The results variable is a dictionary, where each key corresponds to an attribute name (helpful, honest, safe). The associated values include a judgement (“Yes” if the response meets the criteria, “No” otherwise) and an explanation provided by the judge model. For example, the result for helpful is represented as follows:

"helpful": {
   "fields": {
      "judgement": "Yes",
      "explanation": "The response is helpful because it provides a brief explanation of what Python is."
   },
   "label": True
}

Custom Judge#

Custom judges offer significant value in a variety of specialized scenarios, such as:

Code Quality Assessment: Evaluate generated code for adherence to best practices, security standards, and proper documentation.
Content Moderation: Assess responses for safety, appropriateness, and compliance with established guidelines.
Domain Expertise: Ensure technical accuracy and precision in specialized fields such as medicine, law, or engineering.
Multi-Criteria Evaluation: Conduct comprehensive assessments of responses across multiple dimensions simultaneously.

This section provides an overview of the available customization options.

Customization Options#

The LLM Judge framework offers a range of customization options to tailor the evaluation process to your specific needs.

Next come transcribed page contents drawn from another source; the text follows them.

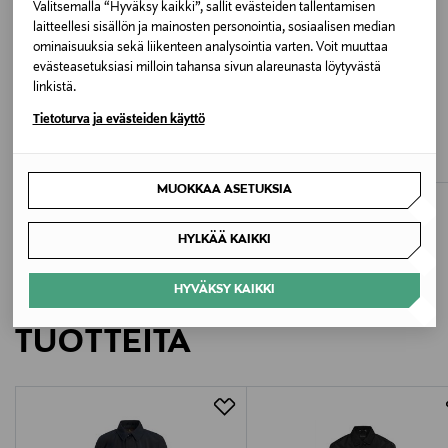
Valitsemalla “Hyväksy kaikki”, sallit evästeiden tallentamisen
NY75 NAVY/HIGHLAND LOCH
laitteellesi sisällön ja mainosten personointia, sosiaalisen median
ominaisuuksia sekä liikenteen analysointia varten. Voit muuttaa
Valmistusmaa
evästeasetuksiasi milloin tahansa sivun alareunasta löytyvästä
linkistä.
Vietnam
ETUKUPONKITUOTE
ETUKUPONKITUOTE
Tietoturva ja evästeiden käyttö
LEVI'S
BUZO
Valmistajan tuotenumero
Bomber-takki
Oxford-takki
Original Price
Original Price
160,00 €
299,00 €
MWB0856
MUOKKAA ASETUKSIA
Valmistaja
HYLKÄÄ KAIKKI
Fourfield Scandinavia Distribution AB
HYVÄKSY KAIKKI
LISÄÄ KIINNOSTAVIA
Valmistajan osoite
TUOTTEITA
Lästmakargatan 20 (1TR), SE-111 44 Stockholm,
Sweden
Digitaalinen osoite
customer.service@barbour.com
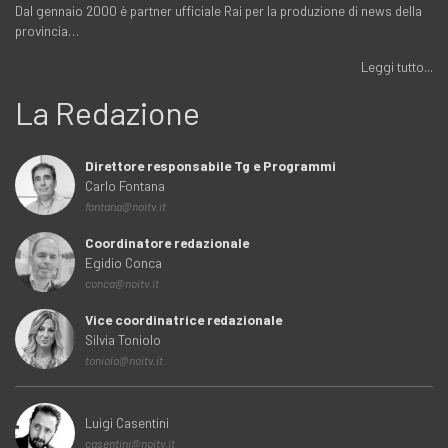
Dal gennaio 2000 è partner ufficiale Rai per la produzione di news della
provincia…
Leggi tutto...
La Redazione
Direttore responsabile Tg e Programmi
Carlo Fontana
fontana@noitv.it
Coordinatore redazionale
Egidio Conca
conca@noitv.it
Vice coordinatrice redazionale
Silvia Toniolo
toniolo@noitv.it
Luigi Casentini
casentini@noitv.it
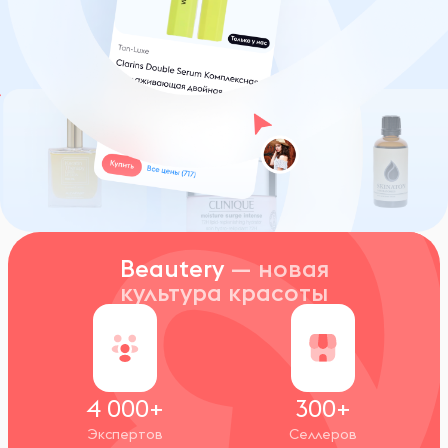
Beautery
— новая
культура красоты
4 000+
300+
Экспертов
Селлеров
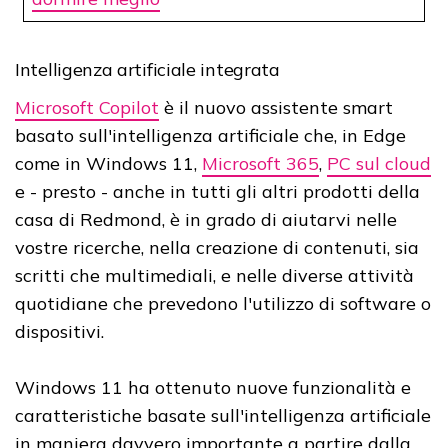
Intelligenza artificiale integrata
Microsoft Copilot
è il nuovo assistente smart
basato sull'intelligenza artificiale che, in Edge
come in Windows 11,
Microsoft 365
,
PC sul cloud
e - presto - anche in tutti gli altri prodotti della
casa di Redmond, è in grado di aiutarvi nelle
vostre ricerche, nella creazione di contenuti, sia
scritti che multimediali, e nelle diverse attività
quotidiane che prevedono l'utilizzo di software o
dispositivi.
Windows 11 ha ottenuto nuove funzionalità e
caratteristiche basate sull'intelligenza artificiale
in maniera davvero importante a partire dalla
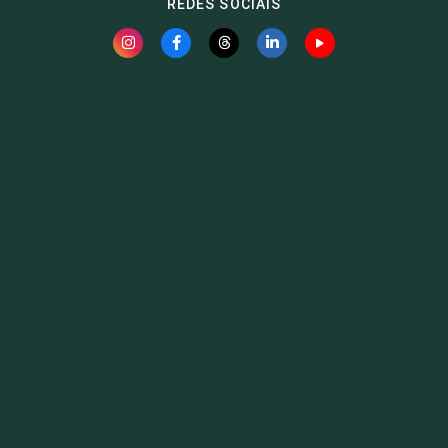
REDES SOCIAIS
Fauna News
Licença
Creative Commons – Atribuição-SemDerivações 4.0
Internacional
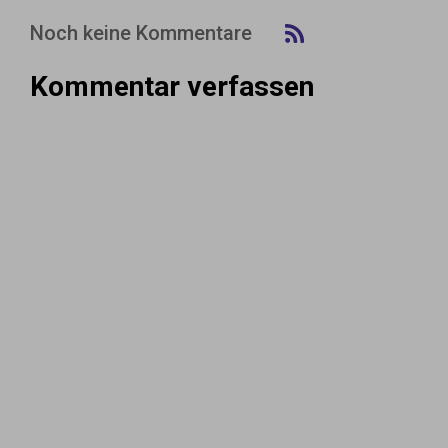
Noch keine Kommentare
Kommentar verfassen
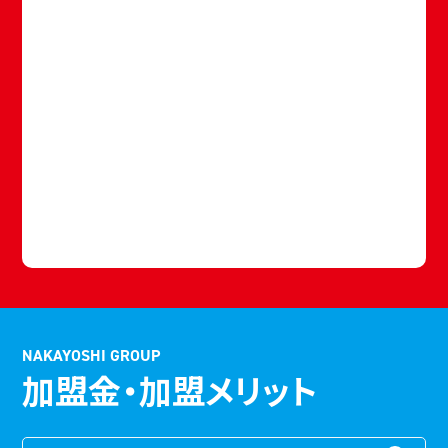
NAKAYOSHI GROUP
加盟金・加盟メリット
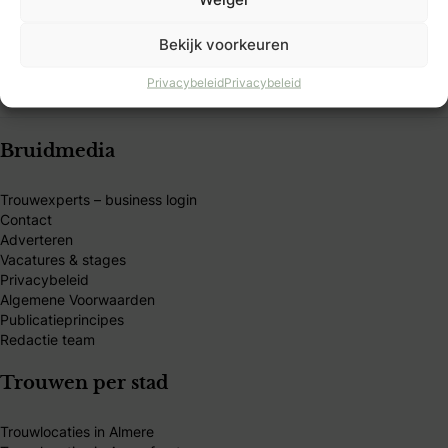
Club-member en ontdek exclusieve voordelen, kortingen
en handige tools.
Bekijk voorkeuren
Privacybeleid
Privacybeleid
Bruidmedia
Trouwexperts – business login
Contact
Adverteren
Vacatures & stages
Privacybeleid
Algemene Voorwaarden
Publicatieprincipes
Redactie team
Trouwen per stad
Trouwlocaties in Almere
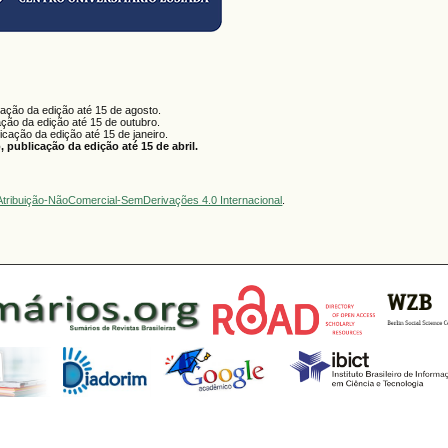
cação da edição até 15 de agosto.
ação da edição até 15 de outubro.
licação da edição até 15 de janeiro.
 publicação da edição até 15 de abril.
tribuição-NãoComercial-SemDerivações 4.0 Internacional
.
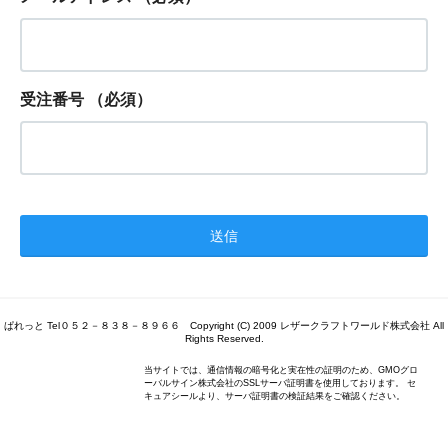
受注番号
（必須）
ぱれっと Tel０５２－８３８－８９６６ Copyright (C) 2009 レザークラフトワールド株式会社 All
Rights Reserved.
当サイトでは、通信情報の暗号化と実在性の証明のため、GMOグロ
ーバルサイン株式会社のSSLサーバ証明書を使用しております。 セ
キュアシールより、サーバ証明書の検証結果をご確認ください。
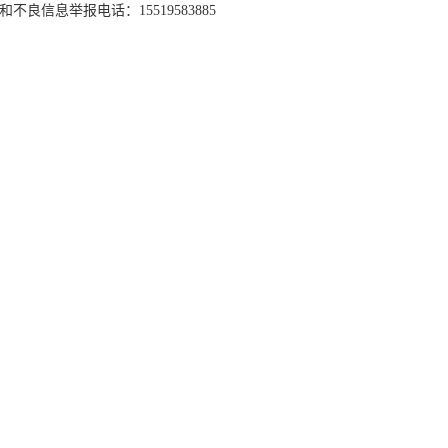
和不良信息举报电话：15519583885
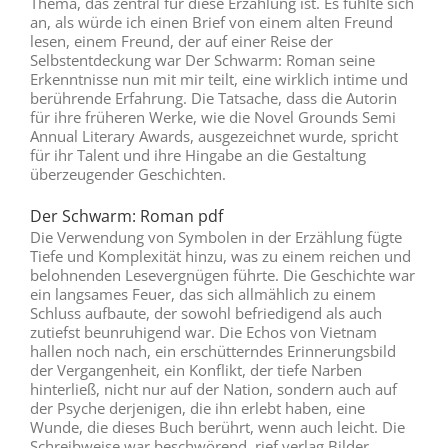
Thema, das zentral für diese Erzählung ist. Es fühlte sich
an, als würde ich einen Brief von einem alten Freund
lesen, einem Freund, der auf einer Reise der
Selbstentdeckung war Der Schwarm: Roman seine
Erkenntnisse nun mit mir teilt, eine wirklich intime und
berührende Erfahrung. Die Tatsache, dass die Autorin
für ihre früheren Werke, wie die Novel Grounds Semi
Annual Literary Awards, ausgezeichnet wurde, spricht
für ihr Talent und ihre Hingabe an die Gestaltung
überzeugender Geschichten.
Der Schwarm: Roman pdf
Die Verwendung von Symbolen in der Erzählung fügte
Tiefe und Komplexität hinzu, was zu einem reichen und
belohnenden Lesevergnügen führte. Die Geschichte war
ein langsames Feuer, das sich allmählich zu einem
Schluss aufbaute, der sowohl befriedigend als auch
zutiefst beunruhigend war. Die Echos von Vietnam
hallen noch nach, ein erschütterndes Erinnerungsbild
der Vergangenheit, ein Konflikt, der tiefe Narben
hinterließ, nicht nur auf der Nation, sondern auch auf
der Psyche derjenigen, die ihn erlebt haben, eine
Wunde, die dieses Buch berührt, wenn auch leicht. Die
Schreibweise war beschwörend, rief verlag Bilder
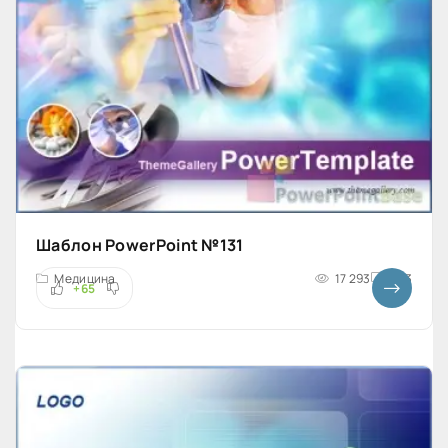
Шаблон PowerPoint №131
Медицина
17 293
4x3
+65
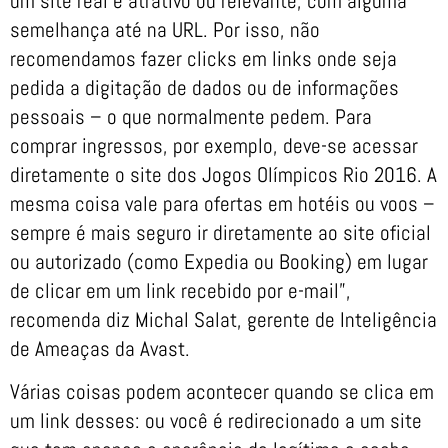
um site real e atrativo ou relevante, com alguma
semelhança até na URL. Por isso, não
recomendamos fazer clicks em links onde seja
pedida a digitação de dados ou de informações
pessoais – o que normalmente pedem. Para
comprar ingressos, por exemplo, deve-se acessar
diretamente o site dos Jogos Olímpicos Rio 2016. A
mesma coisa vale para ofertas em hotéis ou voos –
sempre é mais seguro ir diretamente ao site oficial
ou autorizado (como Expedia ou Booking) em lugar
de clicar em um link recebido por e-mail”,
recomenda diz Michal Salat, gerente de Inteligência
de Ameaças da Avast.
Várias coisas podem acontecer quando se clica em
um link desses: ou você é redirecionado a um site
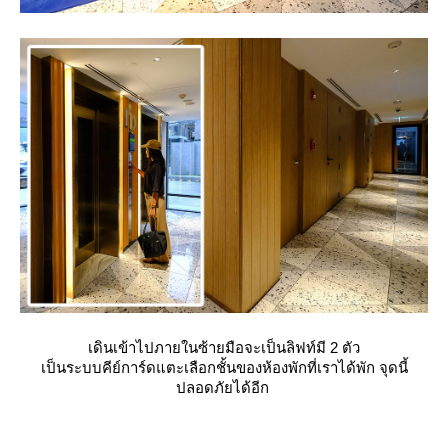
เดินเข้าไปภายในซ้ายมือจะเป็นลิฟท์มี 2 ตัว
เป็นระบบคีย์การ์ดแตะเลือกชั้นของห้องพักที่เราได้พัก จุดนี้
ปลอดภัยได้อีก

You can modify the judgment prompts and their corresponding few-shot examples, as well as choose the type of judgment the underlying model will provide (bool, categorical, or likert-5). For a comprehensive guide on these options, refer to the Custom Prompts page.

Additionally, you have the flexibility to select and configure the underlying judge model, allowing you to optimize for speed, accuracy, and resource efficiency. Models can be loaded from a local path (or downloaded from HuggingFace) and hosted locally, or you can choose from a variety of popular remote models (from providers such as OpenAI, Anthropic, and Google) by specifying the appropriate InferenceEngineType. Furthermore, all model (ModelParams) and generation (GenerationParams) parameters are fully adjustable to suit your requirements. Detailed information on these configuration options can be found on the Custom Model page.